Se asustaba al pensar en el odio acumulado por este hecho y en la próxima venganza. El nombre de Ferragut era objeto en Berlín de una atención especial; en todas las naciones de la tierra lo repetían en aquellos momentos los batallones civiles de hombres y mujeres encargados de trabajar por el triunfo germánico. Los comandantes de los submarinos se pasaban informes acerca de su buque y su persona. Había osado atacar al Imperio más grande de la tierra, él, un hombre solo, un simple capitán mercante, privando al kaiser de uno de sus más valiosos servidores.

—¿Qué has hecho, Ulises?... ¿qué has hecho?—dijo otra vez.

Y Ferragut acabó por reconocer en esta voz un verdadero interés por su persona, un miedo enorme ante los peligros de que le creía amenazado.

—Aquí mismo, en tu país, te alcanzará su venganza. ¡Huye! No sé adónde podrás ir para verte libre de ellos; pero créeme... ¡huye!

El marino salió de su despectiva indiferencia. La cólera dió un brillo hostil á su mirada. Se indignó al pensar que aquellos extranjeros podían perseguirle en su patria: era como si le atacasen dentro de su mismo hogar. El orgullo nacional aumentó su cólera.

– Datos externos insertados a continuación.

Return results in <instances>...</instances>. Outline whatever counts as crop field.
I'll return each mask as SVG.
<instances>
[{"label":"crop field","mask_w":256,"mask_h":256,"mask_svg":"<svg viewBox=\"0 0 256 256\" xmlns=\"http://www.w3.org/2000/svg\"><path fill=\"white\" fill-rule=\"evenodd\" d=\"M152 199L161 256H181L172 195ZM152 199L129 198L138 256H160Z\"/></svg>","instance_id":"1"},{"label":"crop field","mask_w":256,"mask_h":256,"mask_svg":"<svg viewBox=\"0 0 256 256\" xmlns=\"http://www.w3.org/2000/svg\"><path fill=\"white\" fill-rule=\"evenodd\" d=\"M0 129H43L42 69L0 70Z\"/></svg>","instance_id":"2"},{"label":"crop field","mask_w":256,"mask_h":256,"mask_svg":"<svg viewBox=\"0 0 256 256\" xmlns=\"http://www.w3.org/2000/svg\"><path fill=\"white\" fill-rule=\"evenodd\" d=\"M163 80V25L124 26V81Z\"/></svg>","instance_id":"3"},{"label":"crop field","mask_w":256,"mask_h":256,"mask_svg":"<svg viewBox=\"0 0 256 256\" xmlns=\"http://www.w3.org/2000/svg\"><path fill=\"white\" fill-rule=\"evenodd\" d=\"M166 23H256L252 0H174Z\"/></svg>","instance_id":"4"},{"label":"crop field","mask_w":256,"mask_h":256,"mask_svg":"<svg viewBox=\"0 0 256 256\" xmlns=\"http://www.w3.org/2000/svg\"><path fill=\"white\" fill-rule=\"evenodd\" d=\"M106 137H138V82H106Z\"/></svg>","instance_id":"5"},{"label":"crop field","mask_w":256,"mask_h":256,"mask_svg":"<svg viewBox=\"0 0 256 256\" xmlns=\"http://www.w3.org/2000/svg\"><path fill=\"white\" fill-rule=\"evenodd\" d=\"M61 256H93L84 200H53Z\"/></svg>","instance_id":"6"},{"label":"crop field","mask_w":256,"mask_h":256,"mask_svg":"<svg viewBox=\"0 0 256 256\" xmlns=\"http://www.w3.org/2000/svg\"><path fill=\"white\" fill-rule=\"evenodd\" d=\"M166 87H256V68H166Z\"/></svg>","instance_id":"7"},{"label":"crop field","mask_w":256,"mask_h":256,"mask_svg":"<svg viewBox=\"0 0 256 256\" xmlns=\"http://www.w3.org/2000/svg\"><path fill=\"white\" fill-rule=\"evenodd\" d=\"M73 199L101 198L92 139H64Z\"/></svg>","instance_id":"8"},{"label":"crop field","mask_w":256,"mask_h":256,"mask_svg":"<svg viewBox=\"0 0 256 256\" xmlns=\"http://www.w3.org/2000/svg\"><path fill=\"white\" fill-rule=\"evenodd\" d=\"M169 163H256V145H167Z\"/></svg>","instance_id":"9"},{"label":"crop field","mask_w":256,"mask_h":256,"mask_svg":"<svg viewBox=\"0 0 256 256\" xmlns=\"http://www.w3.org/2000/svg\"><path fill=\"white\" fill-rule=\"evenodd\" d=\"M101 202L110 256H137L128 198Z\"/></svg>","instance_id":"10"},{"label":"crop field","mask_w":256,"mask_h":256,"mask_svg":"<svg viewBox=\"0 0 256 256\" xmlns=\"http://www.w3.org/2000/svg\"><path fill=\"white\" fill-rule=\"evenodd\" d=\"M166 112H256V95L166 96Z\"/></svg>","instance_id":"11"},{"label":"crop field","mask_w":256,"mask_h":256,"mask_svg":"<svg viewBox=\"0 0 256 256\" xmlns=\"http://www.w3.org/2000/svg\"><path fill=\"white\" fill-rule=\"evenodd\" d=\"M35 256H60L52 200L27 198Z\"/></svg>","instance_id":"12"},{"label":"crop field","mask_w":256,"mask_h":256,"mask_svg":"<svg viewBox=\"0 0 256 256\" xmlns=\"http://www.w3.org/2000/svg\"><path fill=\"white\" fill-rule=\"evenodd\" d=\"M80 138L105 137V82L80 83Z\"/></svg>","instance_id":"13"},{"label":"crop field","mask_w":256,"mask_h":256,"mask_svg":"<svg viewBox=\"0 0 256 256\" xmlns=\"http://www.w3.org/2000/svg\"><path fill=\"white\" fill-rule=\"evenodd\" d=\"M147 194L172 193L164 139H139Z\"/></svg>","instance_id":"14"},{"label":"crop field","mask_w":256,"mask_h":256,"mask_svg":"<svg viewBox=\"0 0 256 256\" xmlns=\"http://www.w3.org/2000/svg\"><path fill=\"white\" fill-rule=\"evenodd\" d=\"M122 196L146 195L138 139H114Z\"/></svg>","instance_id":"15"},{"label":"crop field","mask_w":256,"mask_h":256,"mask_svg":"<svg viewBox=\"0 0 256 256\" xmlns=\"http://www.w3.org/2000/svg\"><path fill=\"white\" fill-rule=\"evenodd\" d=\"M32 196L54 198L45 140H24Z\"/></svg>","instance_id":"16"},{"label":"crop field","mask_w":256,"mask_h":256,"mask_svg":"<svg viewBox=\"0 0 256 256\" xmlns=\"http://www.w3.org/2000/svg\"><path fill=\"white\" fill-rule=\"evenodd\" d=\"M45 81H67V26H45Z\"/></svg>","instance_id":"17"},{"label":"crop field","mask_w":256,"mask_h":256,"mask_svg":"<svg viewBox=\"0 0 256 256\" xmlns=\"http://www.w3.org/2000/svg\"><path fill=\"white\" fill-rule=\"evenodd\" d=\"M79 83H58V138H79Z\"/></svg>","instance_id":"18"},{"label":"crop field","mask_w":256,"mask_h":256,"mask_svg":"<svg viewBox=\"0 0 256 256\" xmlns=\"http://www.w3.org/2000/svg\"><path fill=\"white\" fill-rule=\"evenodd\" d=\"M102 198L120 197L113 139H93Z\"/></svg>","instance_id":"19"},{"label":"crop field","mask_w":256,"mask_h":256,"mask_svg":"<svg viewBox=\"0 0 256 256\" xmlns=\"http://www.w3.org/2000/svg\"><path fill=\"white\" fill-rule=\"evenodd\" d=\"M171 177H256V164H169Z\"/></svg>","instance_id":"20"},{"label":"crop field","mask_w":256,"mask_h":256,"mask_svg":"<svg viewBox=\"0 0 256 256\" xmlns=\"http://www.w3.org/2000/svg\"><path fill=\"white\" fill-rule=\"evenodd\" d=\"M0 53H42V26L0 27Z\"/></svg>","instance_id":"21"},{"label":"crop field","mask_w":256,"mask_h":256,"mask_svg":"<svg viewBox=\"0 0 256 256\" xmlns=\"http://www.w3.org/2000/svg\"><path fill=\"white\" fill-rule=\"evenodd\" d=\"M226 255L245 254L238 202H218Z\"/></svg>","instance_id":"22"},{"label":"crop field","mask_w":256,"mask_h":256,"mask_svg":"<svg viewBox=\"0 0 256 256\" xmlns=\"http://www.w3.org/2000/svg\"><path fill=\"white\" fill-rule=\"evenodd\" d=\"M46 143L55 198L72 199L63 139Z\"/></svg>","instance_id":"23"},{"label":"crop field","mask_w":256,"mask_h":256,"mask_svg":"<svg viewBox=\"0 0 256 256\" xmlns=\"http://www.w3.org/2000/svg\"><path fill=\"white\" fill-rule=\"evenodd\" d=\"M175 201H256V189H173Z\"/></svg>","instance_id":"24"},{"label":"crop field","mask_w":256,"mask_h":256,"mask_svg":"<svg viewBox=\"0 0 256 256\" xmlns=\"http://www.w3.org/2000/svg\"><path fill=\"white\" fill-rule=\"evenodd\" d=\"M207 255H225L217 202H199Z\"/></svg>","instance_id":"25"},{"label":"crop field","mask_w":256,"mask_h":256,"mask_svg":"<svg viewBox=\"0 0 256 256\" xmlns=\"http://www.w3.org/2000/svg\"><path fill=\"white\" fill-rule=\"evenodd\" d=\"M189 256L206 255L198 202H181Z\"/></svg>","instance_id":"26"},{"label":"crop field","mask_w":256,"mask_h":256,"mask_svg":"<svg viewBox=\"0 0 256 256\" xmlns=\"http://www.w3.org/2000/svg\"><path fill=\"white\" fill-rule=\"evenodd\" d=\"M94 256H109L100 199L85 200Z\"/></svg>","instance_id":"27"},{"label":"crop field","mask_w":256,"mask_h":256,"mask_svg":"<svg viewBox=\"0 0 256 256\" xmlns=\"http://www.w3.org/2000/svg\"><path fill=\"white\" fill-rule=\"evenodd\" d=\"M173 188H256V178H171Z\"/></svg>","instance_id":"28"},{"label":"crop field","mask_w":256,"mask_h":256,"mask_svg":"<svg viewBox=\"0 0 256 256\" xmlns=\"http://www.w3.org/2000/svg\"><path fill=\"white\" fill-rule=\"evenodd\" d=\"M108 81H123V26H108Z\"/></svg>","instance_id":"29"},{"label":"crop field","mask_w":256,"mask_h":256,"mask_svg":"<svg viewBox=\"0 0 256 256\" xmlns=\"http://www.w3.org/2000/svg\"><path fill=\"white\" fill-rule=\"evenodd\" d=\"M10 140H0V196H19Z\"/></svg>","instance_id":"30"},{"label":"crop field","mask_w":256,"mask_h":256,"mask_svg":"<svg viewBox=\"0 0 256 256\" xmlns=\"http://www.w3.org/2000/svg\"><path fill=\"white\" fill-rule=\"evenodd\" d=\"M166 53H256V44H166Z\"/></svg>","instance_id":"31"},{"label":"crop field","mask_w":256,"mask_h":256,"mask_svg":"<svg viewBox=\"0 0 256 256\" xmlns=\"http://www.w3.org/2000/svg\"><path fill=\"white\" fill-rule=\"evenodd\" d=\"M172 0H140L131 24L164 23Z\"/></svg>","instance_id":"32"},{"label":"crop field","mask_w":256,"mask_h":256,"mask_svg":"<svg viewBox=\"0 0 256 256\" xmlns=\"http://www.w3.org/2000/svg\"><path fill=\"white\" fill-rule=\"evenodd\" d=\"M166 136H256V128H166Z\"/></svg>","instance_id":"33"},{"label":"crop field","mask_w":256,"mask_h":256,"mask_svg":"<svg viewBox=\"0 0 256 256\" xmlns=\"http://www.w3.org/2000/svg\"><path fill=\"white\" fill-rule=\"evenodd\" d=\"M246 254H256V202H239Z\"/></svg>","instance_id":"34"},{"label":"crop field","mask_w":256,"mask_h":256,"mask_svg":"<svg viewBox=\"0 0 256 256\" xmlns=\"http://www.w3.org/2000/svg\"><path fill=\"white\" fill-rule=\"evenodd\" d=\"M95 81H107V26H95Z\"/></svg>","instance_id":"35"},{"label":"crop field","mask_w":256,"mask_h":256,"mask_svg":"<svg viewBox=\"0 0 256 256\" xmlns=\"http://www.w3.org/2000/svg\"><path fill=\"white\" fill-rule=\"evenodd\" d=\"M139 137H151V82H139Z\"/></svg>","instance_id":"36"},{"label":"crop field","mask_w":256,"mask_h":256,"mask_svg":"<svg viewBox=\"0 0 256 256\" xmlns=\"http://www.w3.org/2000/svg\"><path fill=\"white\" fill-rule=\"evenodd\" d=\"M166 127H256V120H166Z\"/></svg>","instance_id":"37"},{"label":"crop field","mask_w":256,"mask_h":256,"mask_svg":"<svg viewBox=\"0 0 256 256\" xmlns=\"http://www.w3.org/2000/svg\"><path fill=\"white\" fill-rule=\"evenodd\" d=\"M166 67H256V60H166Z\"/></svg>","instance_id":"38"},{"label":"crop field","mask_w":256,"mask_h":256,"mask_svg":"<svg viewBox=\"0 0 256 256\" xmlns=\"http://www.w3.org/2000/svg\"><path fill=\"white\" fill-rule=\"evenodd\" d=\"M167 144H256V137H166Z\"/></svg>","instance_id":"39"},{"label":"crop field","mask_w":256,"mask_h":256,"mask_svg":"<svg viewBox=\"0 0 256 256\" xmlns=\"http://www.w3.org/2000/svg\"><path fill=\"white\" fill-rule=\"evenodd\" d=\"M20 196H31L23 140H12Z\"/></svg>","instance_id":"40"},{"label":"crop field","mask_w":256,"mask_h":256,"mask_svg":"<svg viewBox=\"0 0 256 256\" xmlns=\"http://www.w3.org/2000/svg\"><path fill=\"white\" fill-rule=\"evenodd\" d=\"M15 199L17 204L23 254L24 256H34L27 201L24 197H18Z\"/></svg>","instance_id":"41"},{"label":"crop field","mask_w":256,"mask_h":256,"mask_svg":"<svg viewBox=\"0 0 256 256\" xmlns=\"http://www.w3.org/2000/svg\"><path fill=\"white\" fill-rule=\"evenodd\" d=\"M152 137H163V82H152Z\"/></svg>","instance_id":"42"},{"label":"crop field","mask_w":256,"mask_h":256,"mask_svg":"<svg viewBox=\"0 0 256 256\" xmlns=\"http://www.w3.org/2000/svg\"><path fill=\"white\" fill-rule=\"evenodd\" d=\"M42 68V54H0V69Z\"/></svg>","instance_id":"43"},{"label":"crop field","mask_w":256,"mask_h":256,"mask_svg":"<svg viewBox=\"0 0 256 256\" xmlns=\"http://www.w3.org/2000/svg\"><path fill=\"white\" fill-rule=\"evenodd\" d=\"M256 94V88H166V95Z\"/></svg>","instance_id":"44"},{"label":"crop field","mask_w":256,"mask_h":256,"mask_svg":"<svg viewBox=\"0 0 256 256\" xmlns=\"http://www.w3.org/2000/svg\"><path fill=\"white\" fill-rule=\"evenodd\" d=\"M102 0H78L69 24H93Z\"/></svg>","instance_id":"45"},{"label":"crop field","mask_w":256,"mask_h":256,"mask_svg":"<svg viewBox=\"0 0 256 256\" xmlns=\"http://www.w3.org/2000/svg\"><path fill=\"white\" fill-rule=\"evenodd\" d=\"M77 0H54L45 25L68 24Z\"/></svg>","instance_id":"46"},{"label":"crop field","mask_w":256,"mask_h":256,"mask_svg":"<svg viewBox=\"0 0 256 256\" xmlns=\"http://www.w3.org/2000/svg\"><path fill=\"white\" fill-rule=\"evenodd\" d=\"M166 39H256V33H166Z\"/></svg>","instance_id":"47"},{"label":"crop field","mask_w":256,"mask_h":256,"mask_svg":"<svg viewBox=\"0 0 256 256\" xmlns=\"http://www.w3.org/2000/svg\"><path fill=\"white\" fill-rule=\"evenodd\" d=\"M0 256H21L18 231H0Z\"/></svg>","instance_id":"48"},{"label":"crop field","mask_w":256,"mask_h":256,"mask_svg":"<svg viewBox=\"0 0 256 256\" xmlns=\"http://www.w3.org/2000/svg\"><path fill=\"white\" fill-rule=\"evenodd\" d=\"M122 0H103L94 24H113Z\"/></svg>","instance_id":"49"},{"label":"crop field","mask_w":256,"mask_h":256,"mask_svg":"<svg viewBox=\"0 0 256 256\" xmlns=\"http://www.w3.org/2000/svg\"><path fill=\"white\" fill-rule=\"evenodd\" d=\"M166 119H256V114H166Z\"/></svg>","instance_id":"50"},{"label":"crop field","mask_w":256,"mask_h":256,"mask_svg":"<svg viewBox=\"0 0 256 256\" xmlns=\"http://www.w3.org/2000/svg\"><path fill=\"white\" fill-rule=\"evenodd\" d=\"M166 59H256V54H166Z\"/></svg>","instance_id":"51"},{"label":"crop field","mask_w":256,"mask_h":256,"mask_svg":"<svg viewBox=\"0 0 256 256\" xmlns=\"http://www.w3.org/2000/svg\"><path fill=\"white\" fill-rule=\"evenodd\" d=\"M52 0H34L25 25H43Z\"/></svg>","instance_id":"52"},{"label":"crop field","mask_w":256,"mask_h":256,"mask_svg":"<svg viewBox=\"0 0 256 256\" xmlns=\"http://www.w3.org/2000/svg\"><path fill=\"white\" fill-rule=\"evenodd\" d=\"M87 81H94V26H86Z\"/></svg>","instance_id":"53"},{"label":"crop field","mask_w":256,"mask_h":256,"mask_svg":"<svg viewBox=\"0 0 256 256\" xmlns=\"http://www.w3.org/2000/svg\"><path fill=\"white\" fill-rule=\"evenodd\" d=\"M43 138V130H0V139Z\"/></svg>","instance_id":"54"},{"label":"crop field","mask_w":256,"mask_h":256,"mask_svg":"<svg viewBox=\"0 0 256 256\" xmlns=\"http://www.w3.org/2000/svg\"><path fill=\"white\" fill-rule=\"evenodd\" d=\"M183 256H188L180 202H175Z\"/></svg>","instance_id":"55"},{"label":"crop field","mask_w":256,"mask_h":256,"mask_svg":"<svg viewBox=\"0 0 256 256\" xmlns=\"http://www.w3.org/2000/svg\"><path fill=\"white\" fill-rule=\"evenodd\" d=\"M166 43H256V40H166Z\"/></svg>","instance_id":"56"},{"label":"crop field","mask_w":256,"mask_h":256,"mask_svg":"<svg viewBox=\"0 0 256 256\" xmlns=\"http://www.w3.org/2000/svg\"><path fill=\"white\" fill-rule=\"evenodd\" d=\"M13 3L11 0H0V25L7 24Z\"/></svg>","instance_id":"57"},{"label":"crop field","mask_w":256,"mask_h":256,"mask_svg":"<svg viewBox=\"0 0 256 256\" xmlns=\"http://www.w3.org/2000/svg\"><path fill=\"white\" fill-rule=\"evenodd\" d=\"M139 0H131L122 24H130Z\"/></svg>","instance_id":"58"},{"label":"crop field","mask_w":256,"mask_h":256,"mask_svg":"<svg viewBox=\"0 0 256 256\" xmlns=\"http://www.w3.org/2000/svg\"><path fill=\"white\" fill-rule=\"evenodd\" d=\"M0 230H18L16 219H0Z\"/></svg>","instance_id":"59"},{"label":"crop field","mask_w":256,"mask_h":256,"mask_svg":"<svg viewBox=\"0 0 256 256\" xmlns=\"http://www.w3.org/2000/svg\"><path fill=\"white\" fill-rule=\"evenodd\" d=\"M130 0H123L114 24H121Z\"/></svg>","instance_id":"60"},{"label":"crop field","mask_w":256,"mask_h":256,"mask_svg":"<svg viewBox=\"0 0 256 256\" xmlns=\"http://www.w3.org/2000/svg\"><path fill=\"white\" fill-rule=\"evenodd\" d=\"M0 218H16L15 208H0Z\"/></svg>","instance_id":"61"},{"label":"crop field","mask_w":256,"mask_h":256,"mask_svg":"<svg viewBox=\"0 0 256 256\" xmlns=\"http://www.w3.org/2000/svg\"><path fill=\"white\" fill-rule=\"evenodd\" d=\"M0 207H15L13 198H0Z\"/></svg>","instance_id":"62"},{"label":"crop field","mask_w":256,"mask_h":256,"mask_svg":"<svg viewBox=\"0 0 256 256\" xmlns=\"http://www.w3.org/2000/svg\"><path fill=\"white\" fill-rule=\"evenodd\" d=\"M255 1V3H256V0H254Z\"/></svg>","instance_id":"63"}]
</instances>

—¡Que vengan!—dijo—. Me gustaría verlos hoy mismo.

Y miró en torno, cerrando los puños, como si fuesen á surgir de las paredes estos adversarios innumerables y desconocidos.

—También á mí empiezan á considerarme como á una enemiga—continuó la mujer—. No me lo dicen, porque entre nosotros es cosa corriente ocultar los pensamientos; pero lo adivino en la frialdad que me rodea... La doctora sabe que te amo lo mismo que antes, á pesar de la cólera que ella siente contra ti. Los otros hablan de tu «traición», y yo protesto, porque no puedo tolerar esta mentira... ¿Por qué traidor?... Tú no eres de los nuestros; tú eres un padre que ansía vengarse. Los traidores somos todos nosotros: yo, que te compliqué en una aventura fatal; ellos, que me empujaron hacia ti para aprovechar tus servicios.

La vida en Nápoles resurgía en su memoria, y sintió la necesidad de explicar sus actos.

—Tú no has podido comprenderme; ignorabas la verdad... Cuando te encontré en el camino de Pestum fuiste para mí un recuerdo del pasado, un fragmento de mi juventud, de la época en que sólo conocía vagamente á la doctora y no me había comprometido aún en el servicio de «informaciones»... Al principio me entretuvo tu entusiasmo amoroso. Representabas una diversión interesante con tus galanteos á la española, esperándome fuera del hotel para asediarme con tus promesas y juramentos. Me aburría durante la espera forzosa en Nápoles. Tú, por tu parte, también te veías forzado á esperar, y buscabas en mi persona un recreo agradable... Un día comprendí que me interesabas verdaderamente, como ningún otro hombre me había interesado... Adiviné que iba á amarte.